Guild Proposal Hits Brick Wall; Times Negotiators Deride Move


Contract negotiations ground to a temporary halt today, as New York Times management, with poorly disguised contempt, dismissed a counteroffer made by the Guild. In a world-turned-upside-down moment, management characterized its small, grudging and insufficient proposals of last week as “significant movement,” and suggested that we should keep bargaining against ourselves on salary and benefits.

NEGOTIATIONS UPDATE


An example? The Guild agreed today to reduce its first year wage demand from 4 percent to 3.5 percent, a concession valued at approximately half a million dollars. And what is management’s current first-year wage offer now that we’re 20 months into negotiations? Zero, 0, nada.
The Guild also moved on its proposal for a bonus plan, including cutting its maximum potential payout in half, far below the management maximum. Management negotiators derided this as unrealistic in the extreme. Bernie Plum, the Times’s outside lawyer (his law firm, Proskauer, represents the NFL against game officials, and we’ve seen how well that’s turned out), suggested we waive collective bargaining rights if we want to enjoy the financial benefits of managers. The Guild offered movement too on freelance fees; management said nothing, which, given the tenor of their comments, probably was just as well.
From beginning to end – the planned four-hour session lasted about a half-hour – management’s team did its best to look and sound mightily annoyed at our “lack of movement.” It is important to keep in mind, though, that however tightly Bernie Plum and Vice President for Labor Relations Terry Hayes hold to this fantasy, Guild members know better. For months we have taken the role of adults. We agreed to change our existing pension, perhaps our most valuable benefit, and put a sophisticated proposal on the table that saves the company millions of dollars in future costs. We have made $5.5 million worth of concessions, including on the company’s health care contributions, and now on salary, and yes, even on pension contributions. We embraced one unified contract for the newsroom and for digital, and we’ve made many compromises to get there.

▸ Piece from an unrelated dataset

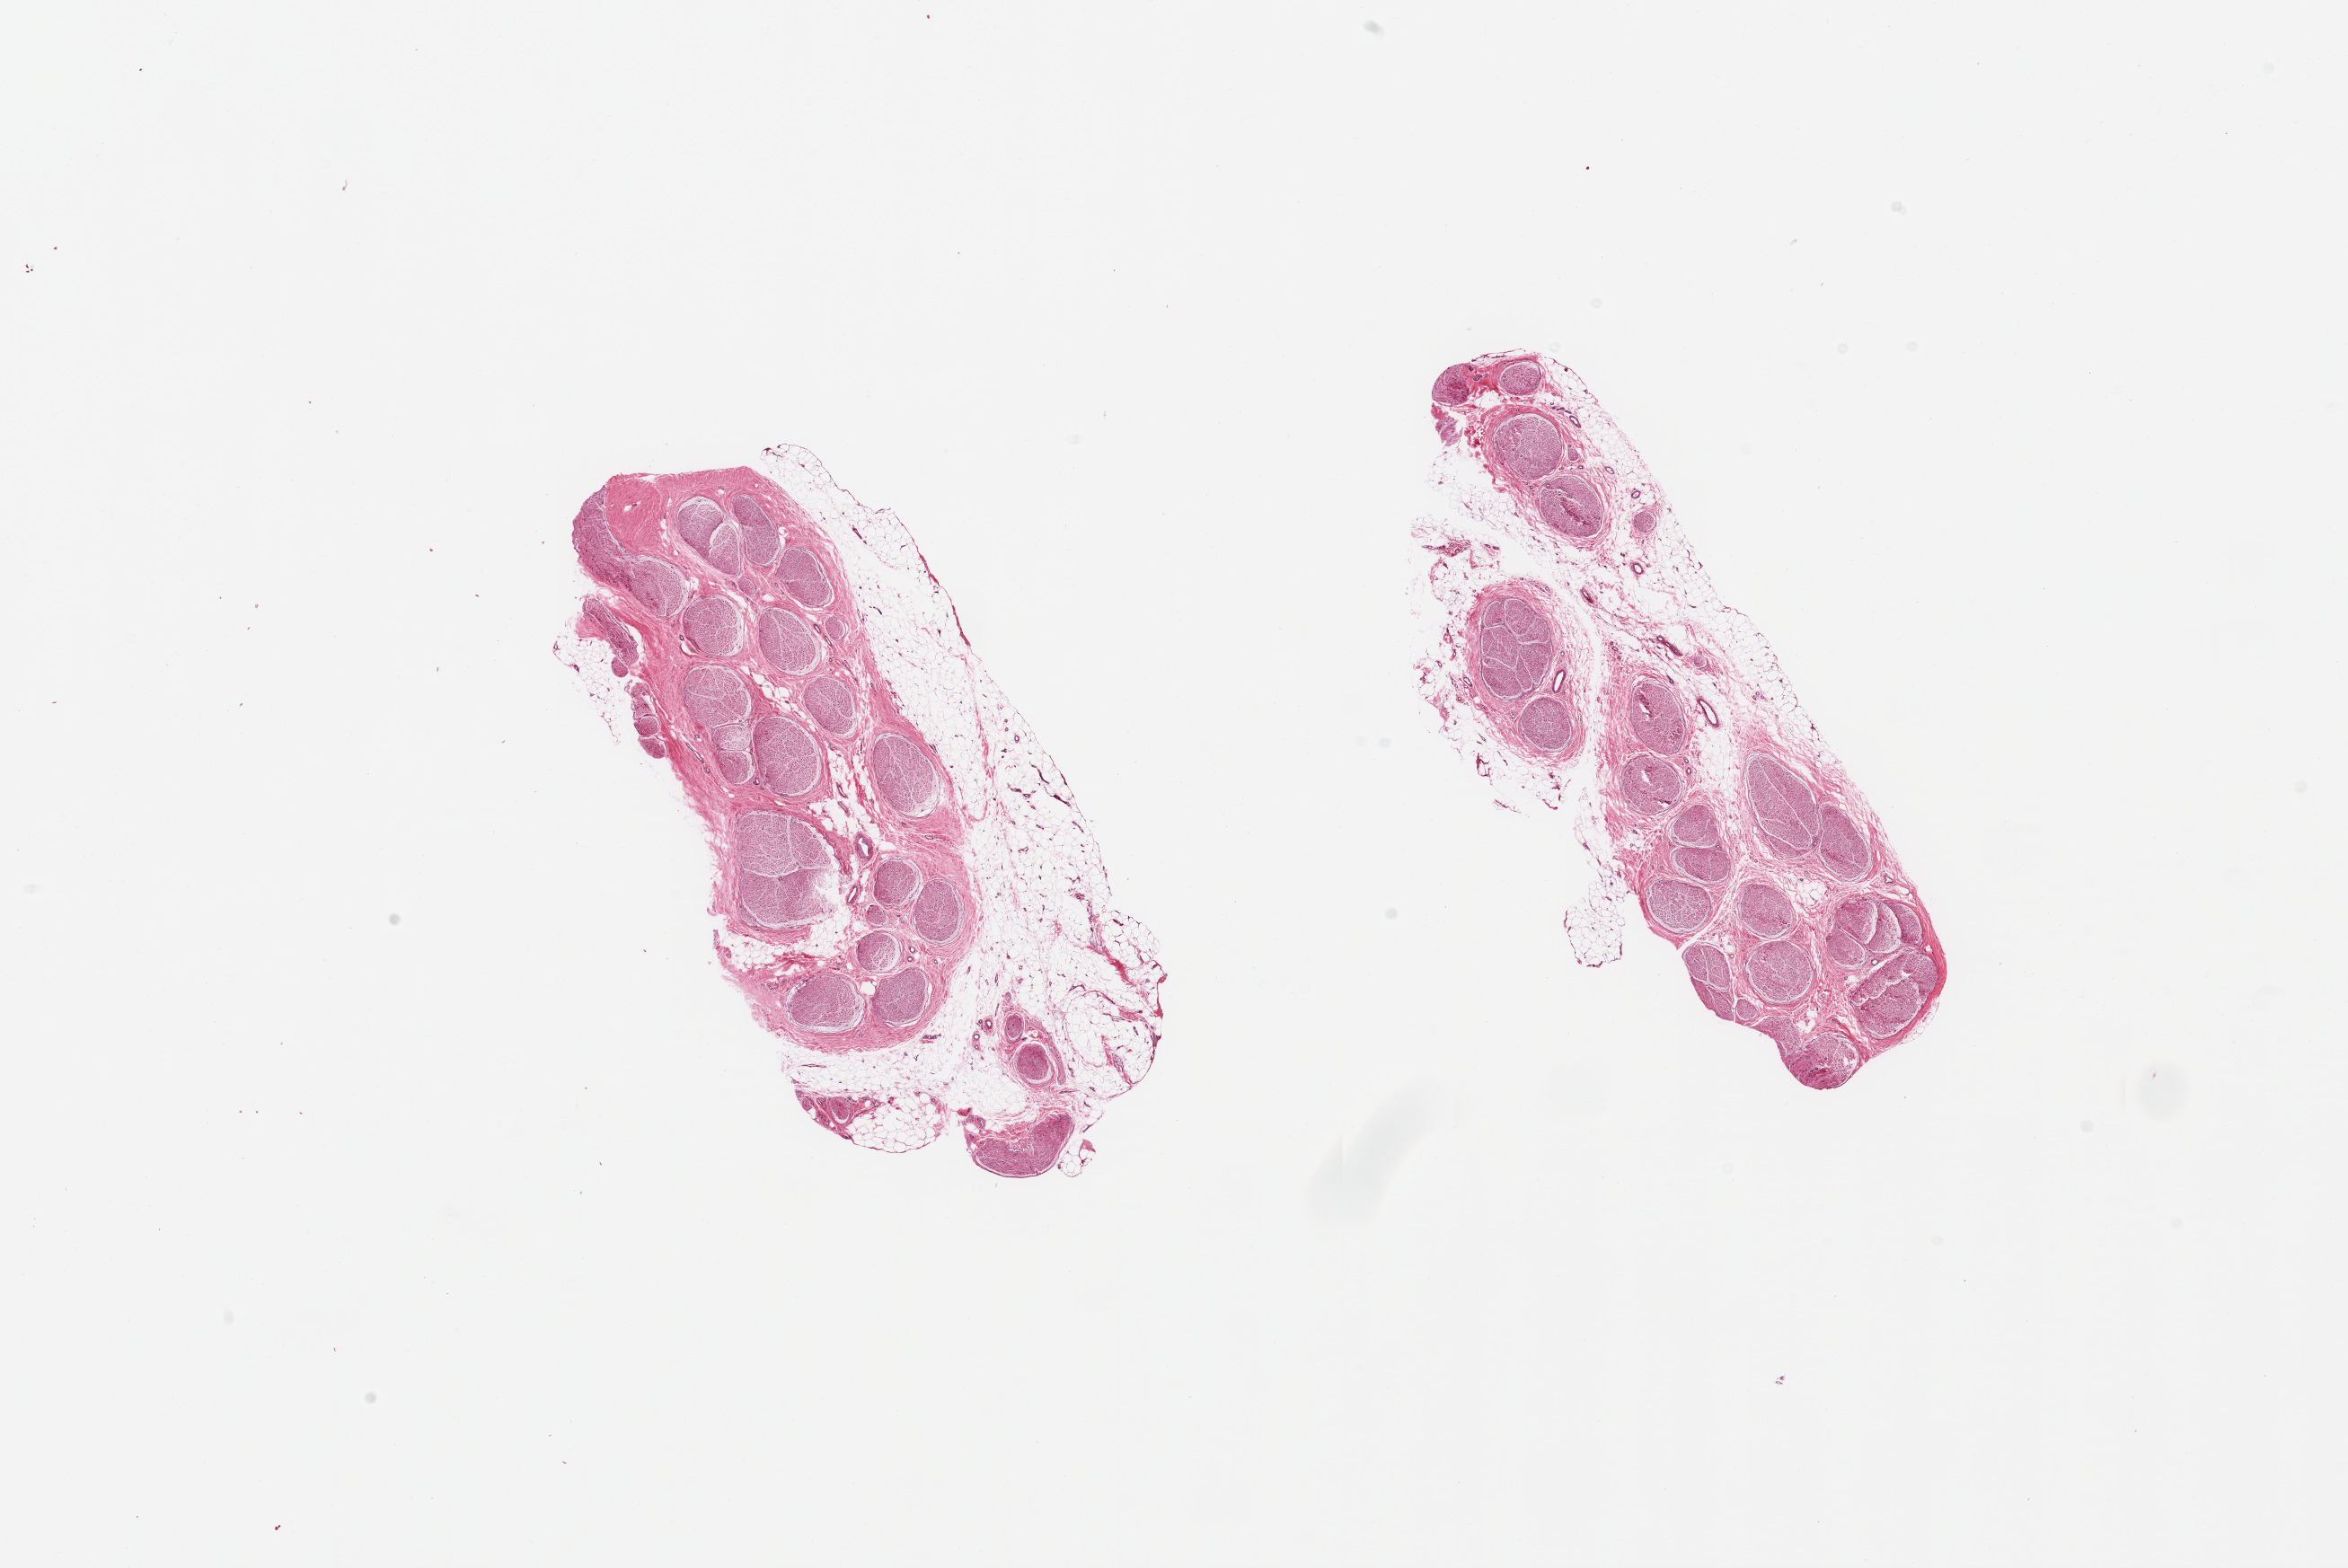
Whole-slide image, hematoxylin and eosin (H&E) stain — shown as a low-resolution overview of the whole scanned area (about 20.7 x 13.8 mm); PAXgene-fixed, paraffin-embedded tissue; sampled site (target tissue): tibial nerve; tissue donor sample. Donor sex: male.
• reviewer comment on this tissue sample: 2 pieces; partial rim of adherent fat up to ~0.7mm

Despite all this, and after Guild negotiators had just moved further in his direction, Plum responded: “You’re not going to see further big movement on our part at this time.”
We, of course, want to engage in further constructive negotiations, at any hour on any day. But to continue to reduce, say, our wage demand, even as management insists on keeping a big, fat zero on the table, is a mug’s game.
As to management’s pension proposal, please keep in mind that The New York Times now pays about 10 percent of payroll (a little more than $10 million) into our pension to fund its ongoing obligations. They want to reduce that payment to 5 percent, and they pretended that even that was a great concession. As Guild President Bill O’Meara said in response, “It’s like asking us to cut our wages in half.”
The bottom line? Management’s current proposal would render immediately insolvent our existing pension plan, our proposed plan and more or less any plan we could devise.
The Guild remains ready, willing and able to negotiate. The key word is negotiate, not surrender. We will assume for now that management’s ill temper will pass. But we advise members, strongly, that only our concerted efforts and actions will make clear to The New York Times owner and management just how painfully far short their current proposal falls.
The next scheduled negotiating session is set for Thursday at 10 a.m.